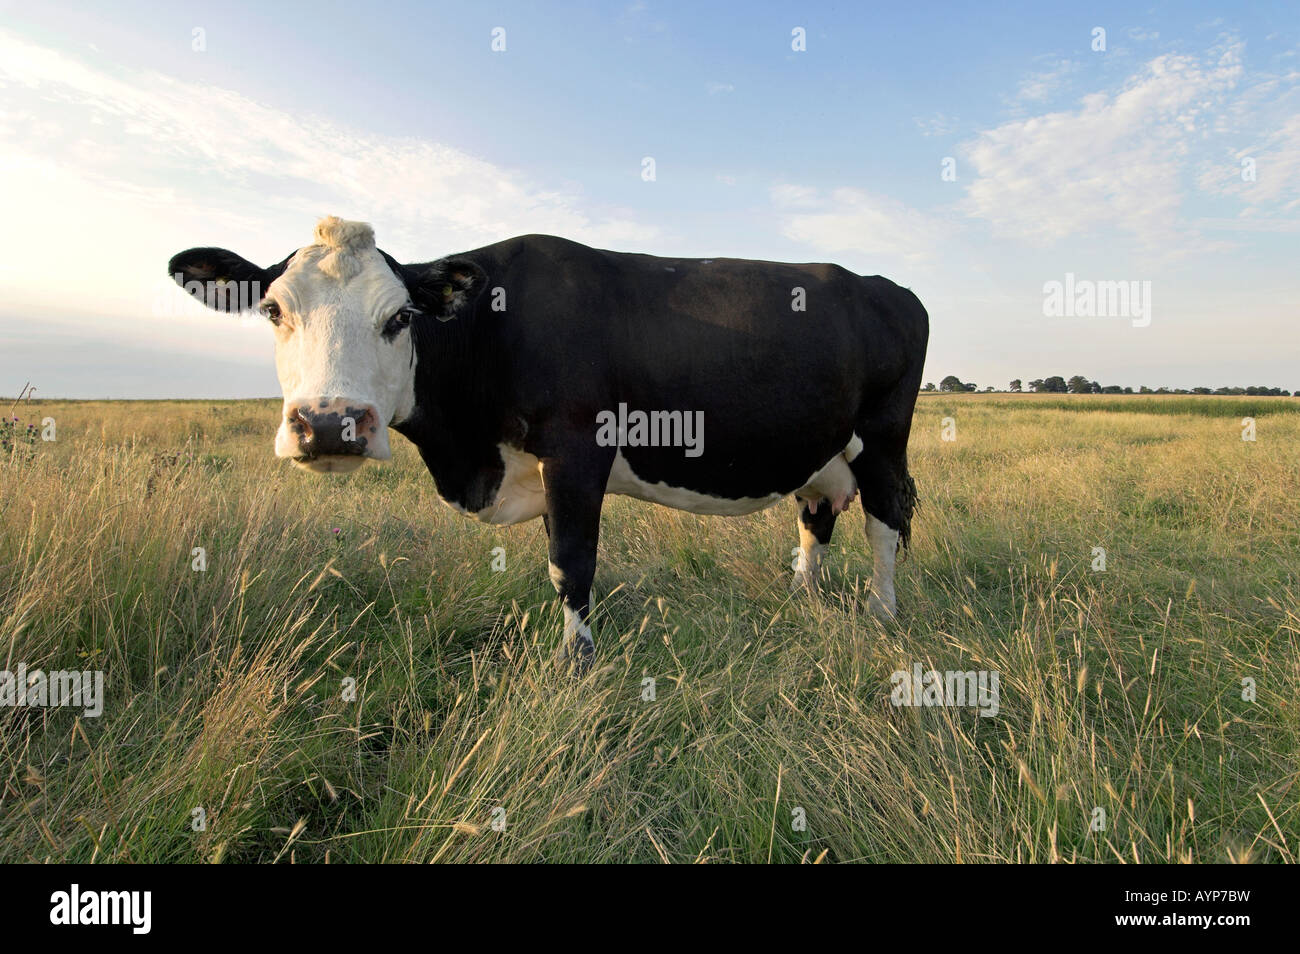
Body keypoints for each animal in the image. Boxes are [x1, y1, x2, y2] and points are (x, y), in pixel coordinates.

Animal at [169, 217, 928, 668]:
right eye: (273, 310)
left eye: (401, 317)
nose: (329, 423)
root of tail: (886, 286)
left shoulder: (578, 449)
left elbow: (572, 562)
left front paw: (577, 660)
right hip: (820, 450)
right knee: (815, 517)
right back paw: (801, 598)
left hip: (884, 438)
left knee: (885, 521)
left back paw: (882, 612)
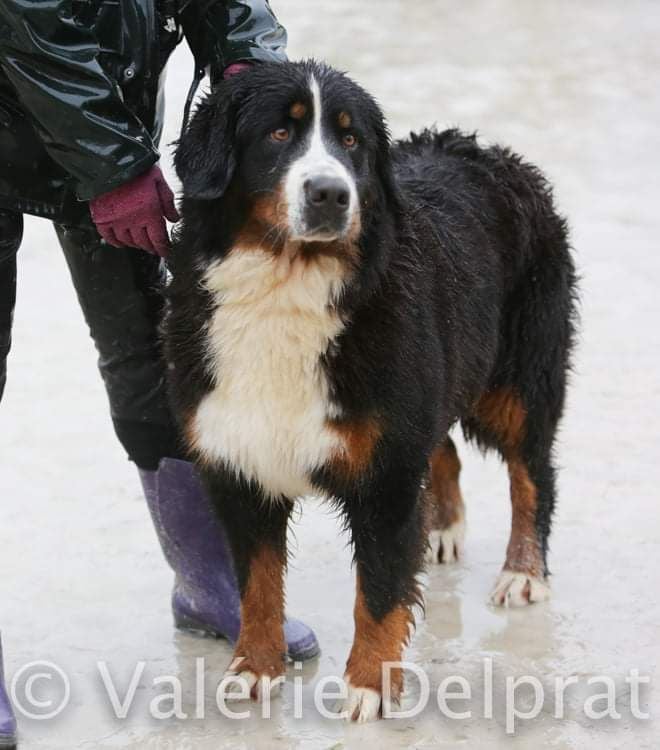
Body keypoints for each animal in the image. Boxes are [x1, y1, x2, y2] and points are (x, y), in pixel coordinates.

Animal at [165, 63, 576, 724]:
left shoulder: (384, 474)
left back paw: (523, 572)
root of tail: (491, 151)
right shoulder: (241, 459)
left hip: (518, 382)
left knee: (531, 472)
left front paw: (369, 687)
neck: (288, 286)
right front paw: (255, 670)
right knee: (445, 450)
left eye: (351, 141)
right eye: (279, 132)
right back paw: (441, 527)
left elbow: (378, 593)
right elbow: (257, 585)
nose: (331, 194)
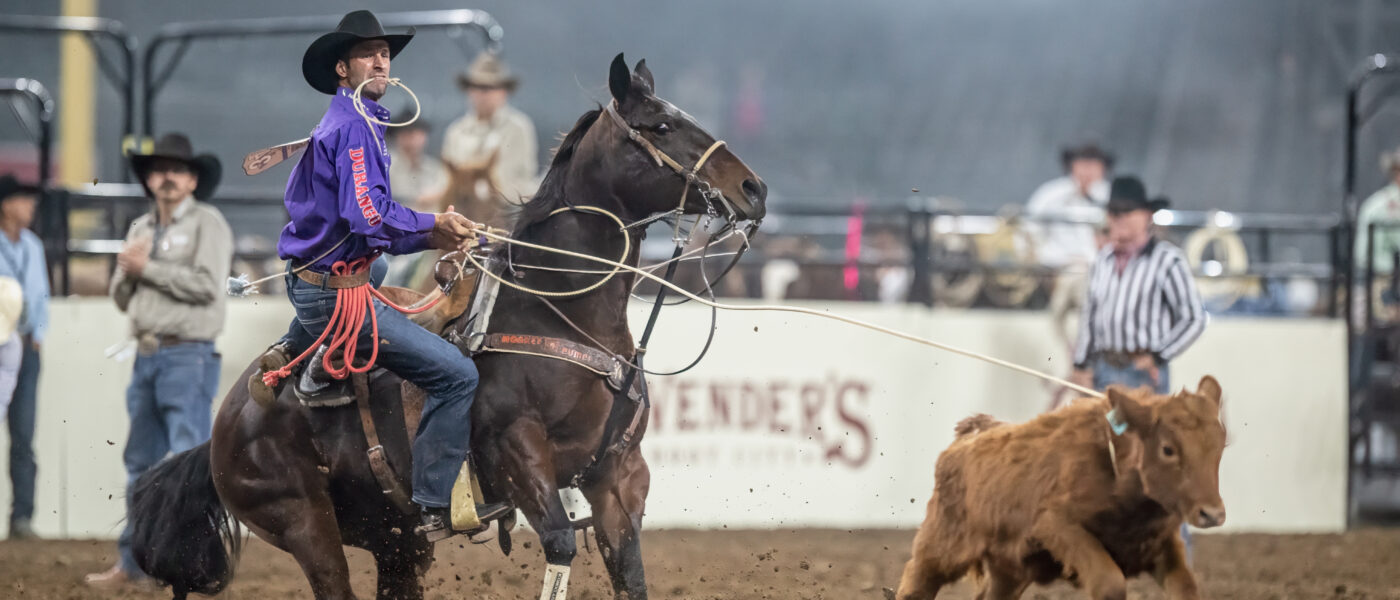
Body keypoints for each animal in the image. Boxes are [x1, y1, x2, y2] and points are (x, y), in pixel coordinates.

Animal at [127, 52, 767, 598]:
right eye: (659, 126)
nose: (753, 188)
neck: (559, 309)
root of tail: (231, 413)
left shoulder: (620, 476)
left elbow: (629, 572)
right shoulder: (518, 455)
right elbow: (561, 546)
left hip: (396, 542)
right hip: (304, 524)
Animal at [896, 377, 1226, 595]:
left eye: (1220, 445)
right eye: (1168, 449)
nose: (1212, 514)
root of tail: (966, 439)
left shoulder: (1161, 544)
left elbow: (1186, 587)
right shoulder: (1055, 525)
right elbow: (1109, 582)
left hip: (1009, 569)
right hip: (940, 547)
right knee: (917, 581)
..............................
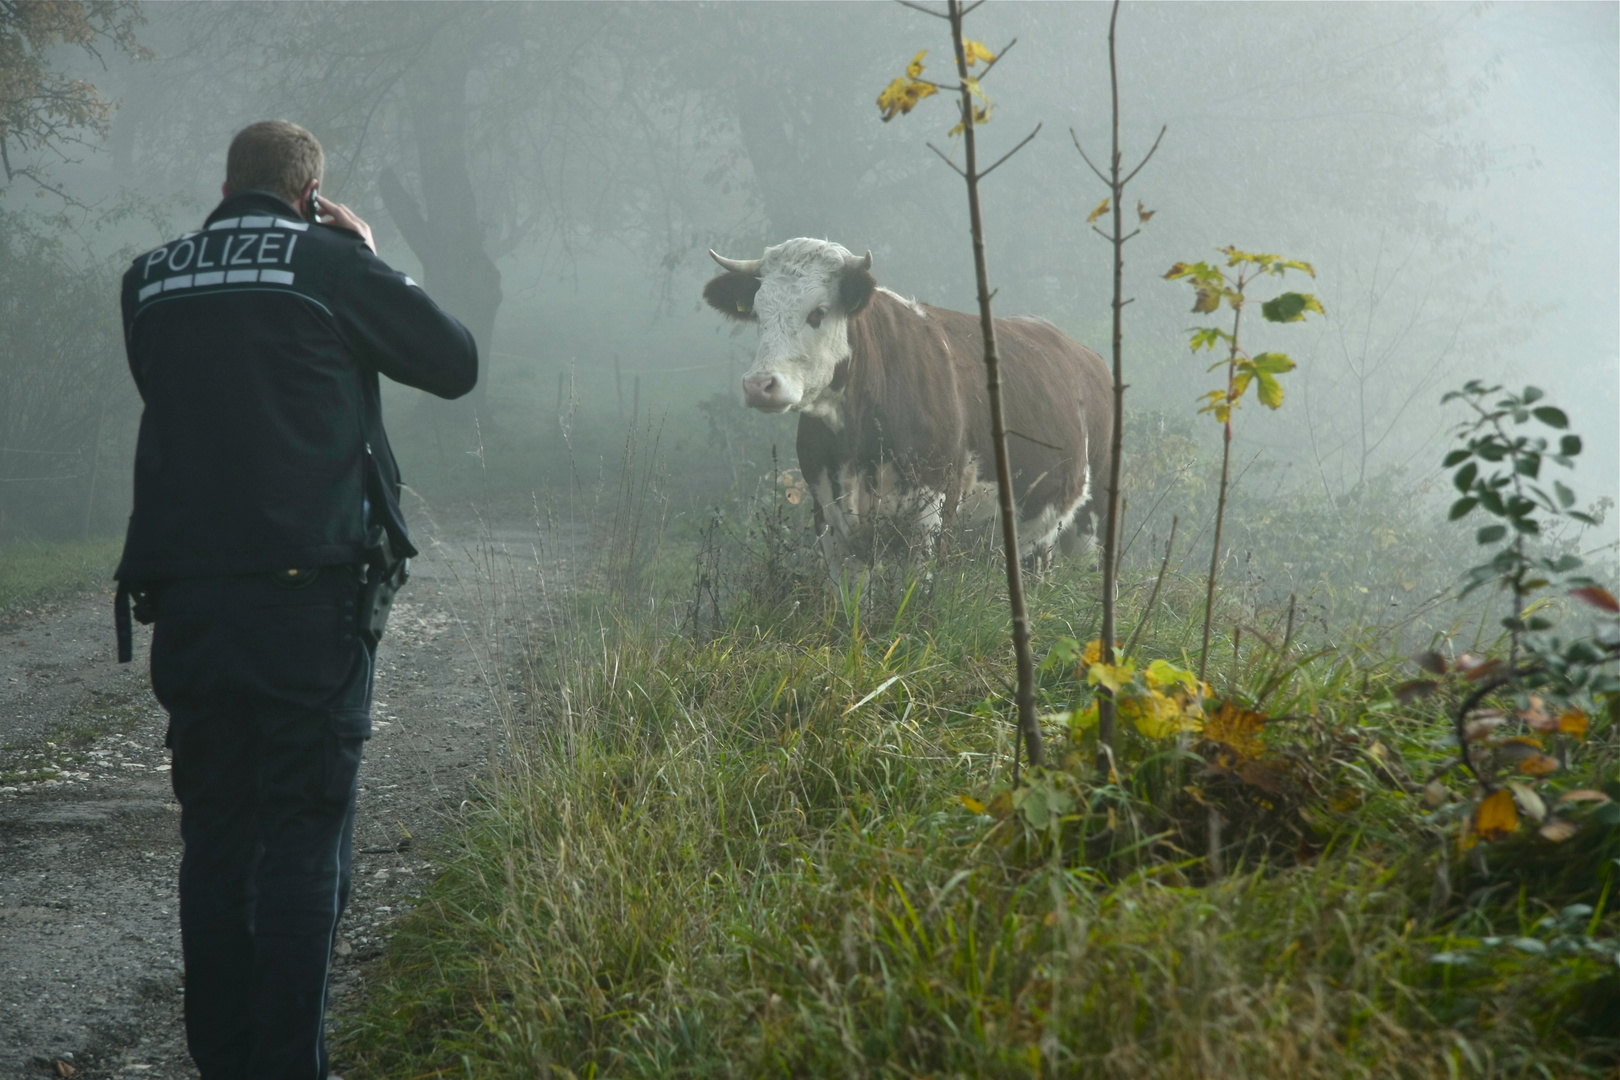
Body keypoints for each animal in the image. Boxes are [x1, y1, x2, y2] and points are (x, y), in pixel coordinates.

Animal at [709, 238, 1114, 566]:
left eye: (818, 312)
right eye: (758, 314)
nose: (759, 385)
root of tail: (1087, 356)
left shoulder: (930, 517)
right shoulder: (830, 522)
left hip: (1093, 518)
..............................
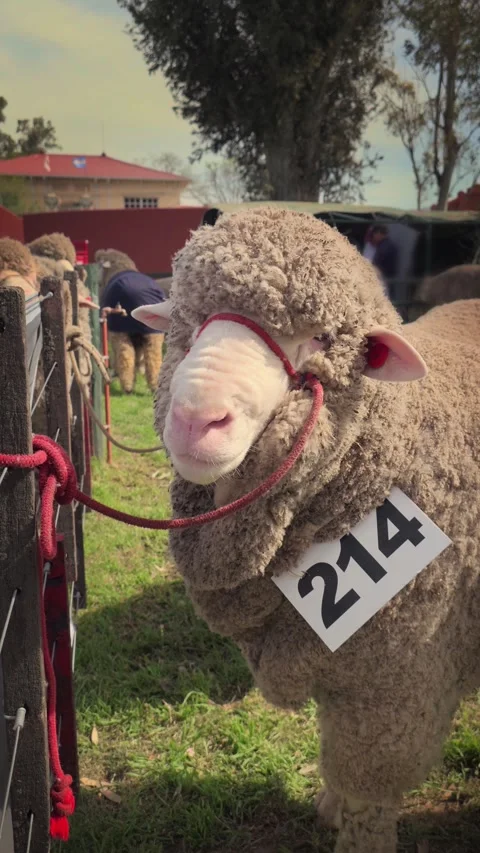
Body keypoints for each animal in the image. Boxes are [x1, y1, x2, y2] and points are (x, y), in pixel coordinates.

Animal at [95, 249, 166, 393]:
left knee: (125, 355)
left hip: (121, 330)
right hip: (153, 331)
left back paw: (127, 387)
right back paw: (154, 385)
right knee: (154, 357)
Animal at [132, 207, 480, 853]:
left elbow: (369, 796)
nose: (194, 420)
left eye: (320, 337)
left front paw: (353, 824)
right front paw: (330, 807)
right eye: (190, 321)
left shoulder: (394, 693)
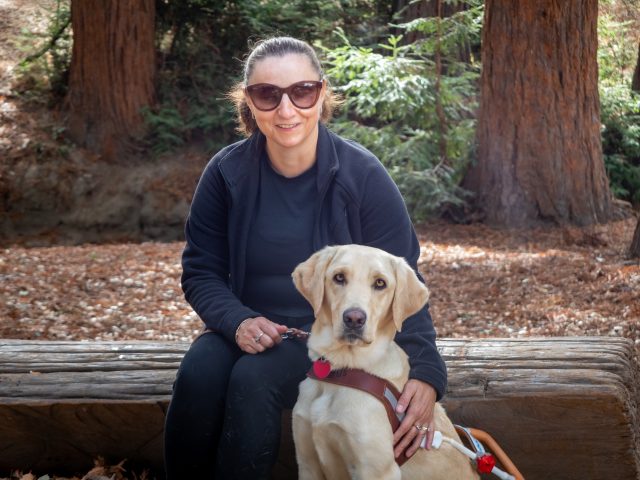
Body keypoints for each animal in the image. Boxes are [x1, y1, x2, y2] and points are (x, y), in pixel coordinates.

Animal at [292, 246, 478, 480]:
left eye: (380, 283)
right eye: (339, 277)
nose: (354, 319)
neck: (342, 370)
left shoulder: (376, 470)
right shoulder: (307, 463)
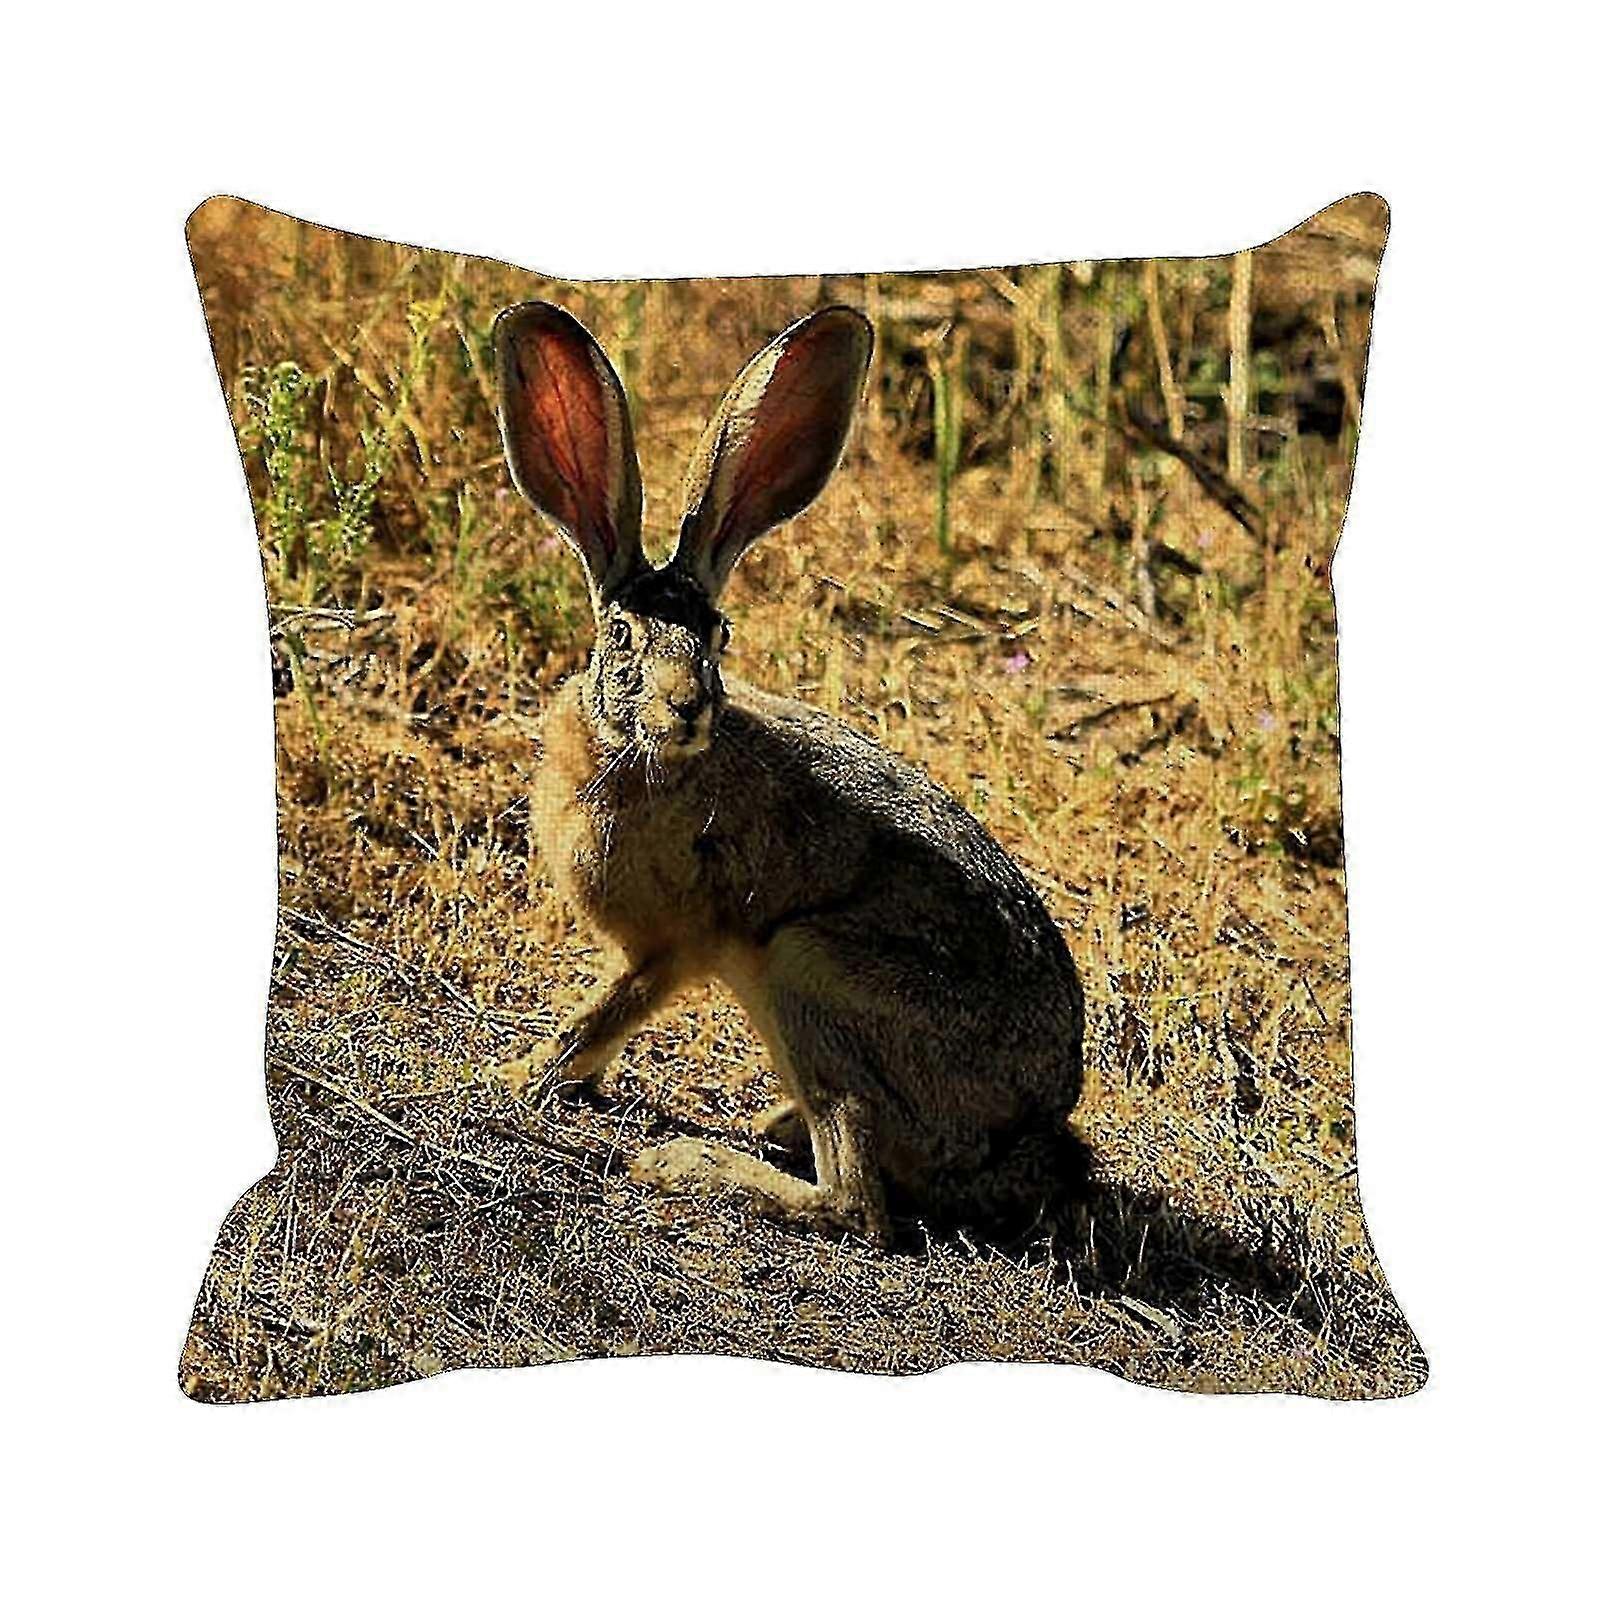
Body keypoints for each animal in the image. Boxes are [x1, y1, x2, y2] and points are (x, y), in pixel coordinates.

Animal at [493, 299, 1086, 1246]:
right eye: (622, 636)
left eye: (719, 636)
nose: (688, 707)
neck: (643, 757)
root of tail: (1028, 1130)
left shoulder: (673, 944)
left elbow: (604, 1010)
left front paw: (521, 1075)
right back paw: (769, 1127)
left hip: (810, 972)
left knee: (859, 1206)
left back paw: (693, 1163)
..............................
» Work task
Print nothing except the lines above from the one containing "right eye: (190, 321)" down to the one containing "left back paw: (693, 1163)", both included, exactly as written and free of pictures.

» Solution below
right eye: (190, 321)
left shoulder: (394, 693)
Body keypoints for each animal in the image. Boxes are [x1, y1, x2, y2] and points are (x, y), in pixel coordinates.

Animal at [292, 246, 478, 480]:
left eye: (380, 283)
right eye: (339, 277)
nose: (354, 319)
neck: (342, 370)
left shoulder: (376, 470)
right shoulder: (307, 463)
Body keypoints for each animal in the image. Boxes are [x1, y1, x2, y2] and points are (x, y), in pixel coordinates.

Animal at [493, 299, 1086, 1246]:
right eye: (622, 636)
left eye: (719, 636)
nose: (688, 707)
neck: (643, 757)
root of tail: (1028, 1130)
left shoulder: (673, 944)
left elbow: (604, 1010)
left front paw: (521, 1075)
right back paw: (769, 1127)
left hip: (810, 972)
left knee: (859, 1206)
left back paw: (693, 1163)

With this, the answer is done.